Source data —
□ □ □ □ □ □ □
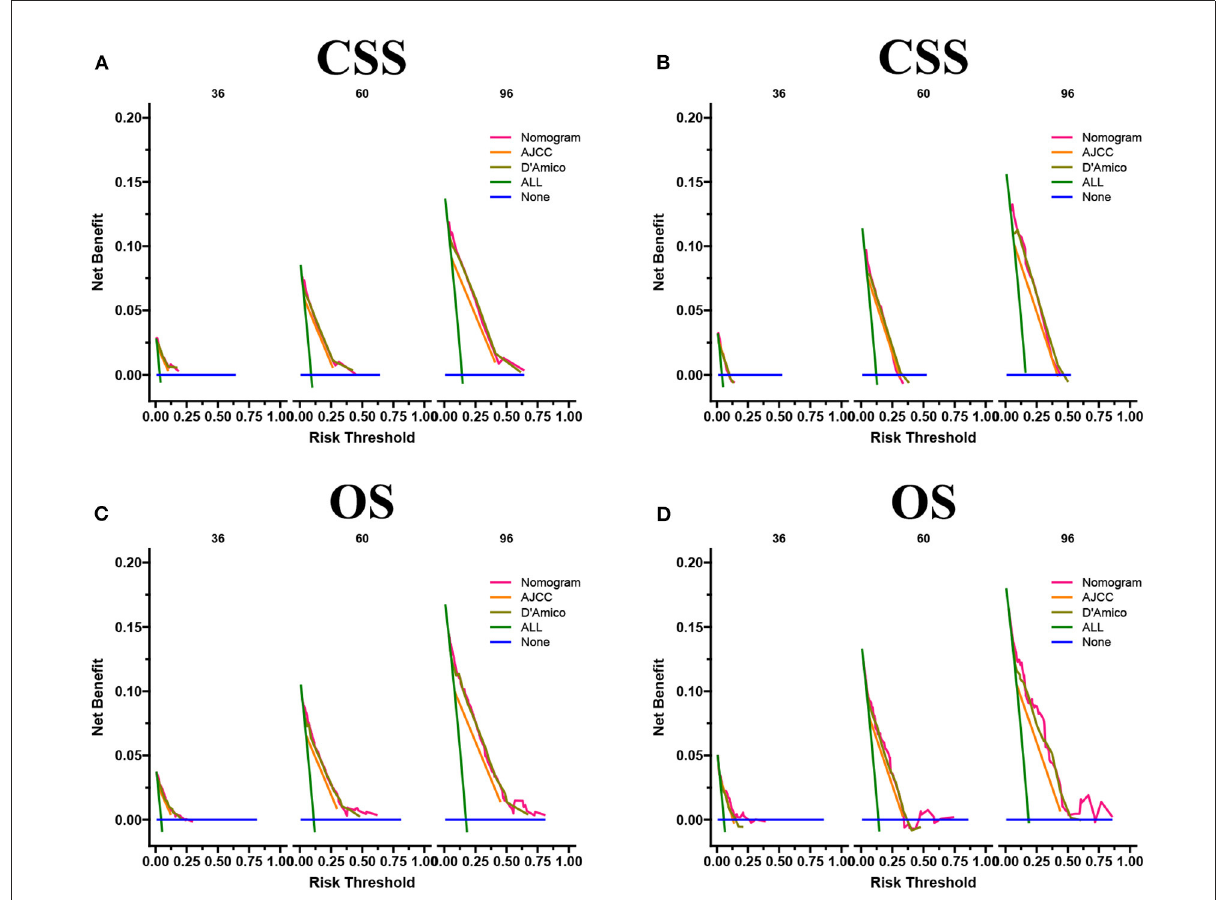
FIGURE5 DCA of the nomograms for predicting CSS (A,B) and OS (C,D) of the training set and validation set.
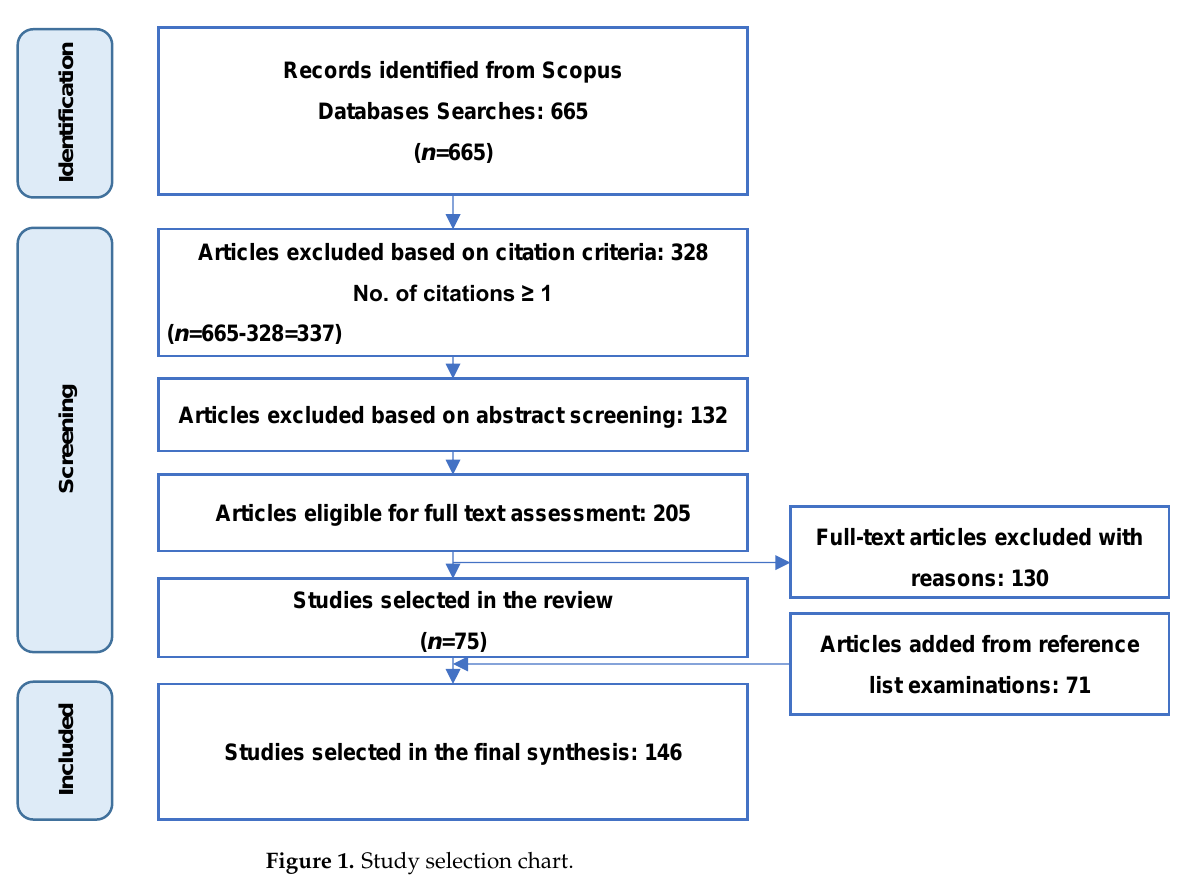
Figure 1. Study selection chart.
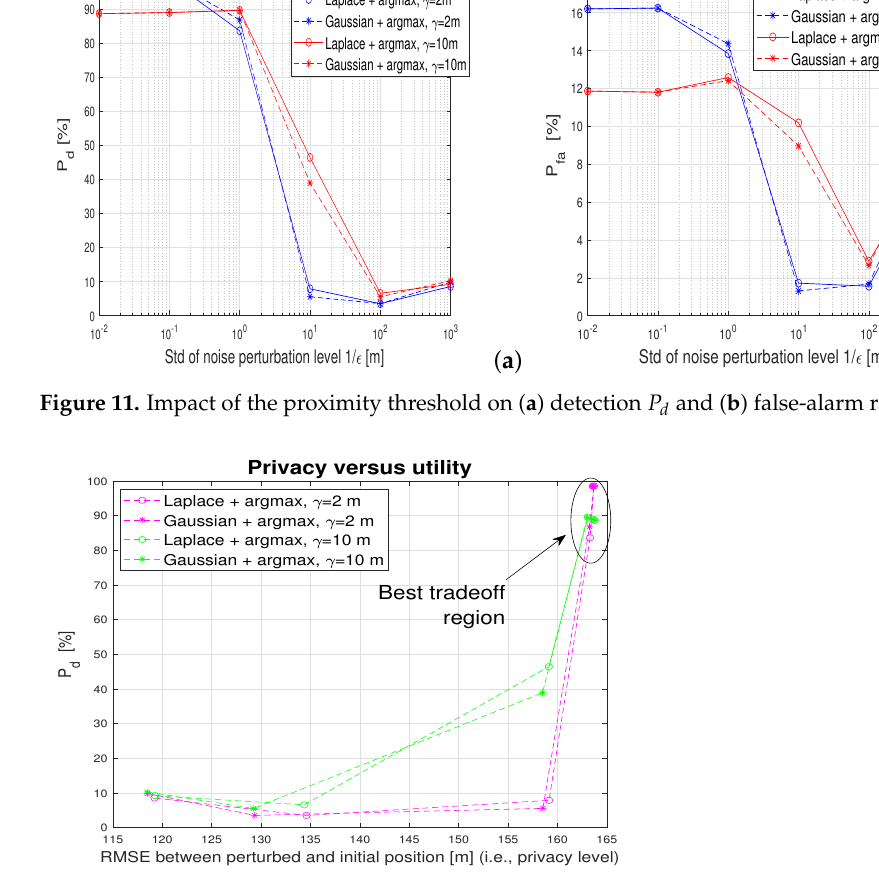
Figure 12. Privacy versus utility tradeoff. Argmax metric. Proximity thresholds γ = 2 m and γ = 10 m.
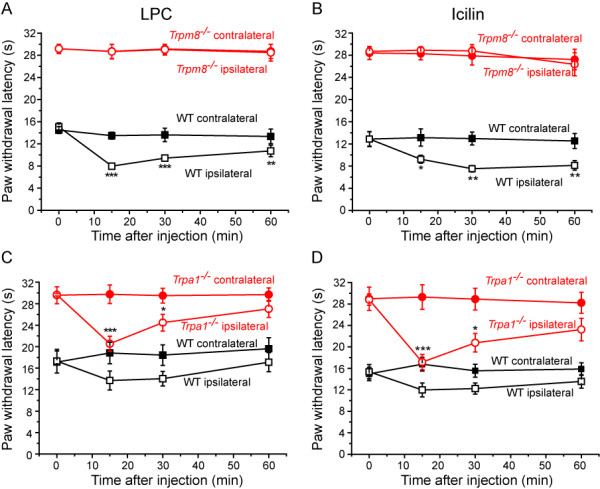
Cold hypersensitivities evoked by icilin and LPC are absent in Trpm8-/- mice but retained in Trpa1-/- mice. Effects of intraplantar administration of either 60 μg LPC (A) or 100 μg icilin (B) on cold withdrawal latencies in lightly restrained Trpm8-/- and wild-type littermate mice. Neither compound had an effect on withdrawal latency for the injected (ipsilateral) paw in Trpm8-/- mice. Both compounds reduced the ipsilateral paw withdrawal latencies in wild-type littermates, but had no effect on withdrawal latencies for the uninjected (contralateral) paw. Intraplantar LPC (C) or icilin (D) reduced paw withdrawal thresholds for ipsilateral paws in both Trpa1-/- and wild-type littermate mice. Note that a greater cold hypersensitivity was seen in Trpa1-/- than in wild-type mice. Data show mean ± SEM for 6 mice/group. * p < 0.05, ** p < 0.01, *** p < 0.001 vs relevant predose values. † p < 0.05, †† p < 0.01 for contralateral-ipsilateral difference in wild-type mice.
□ □ □ □ □ □ □
The first line of the listing through the line with "Figure 12. Privacy": repeat exactly that span and nothing more, skipping pictures.

Solution for this exercise —
FIGURE5 DCA of the nomograms for predicting CSS (A,B) and OS (C,D) of the training set and validation set.
Figure 1. Study selection chart.
Figure 12. Privacy versus utility tradeoff. Argmax metric. Proximity thresholds γ = 2 m and γ = 10 m.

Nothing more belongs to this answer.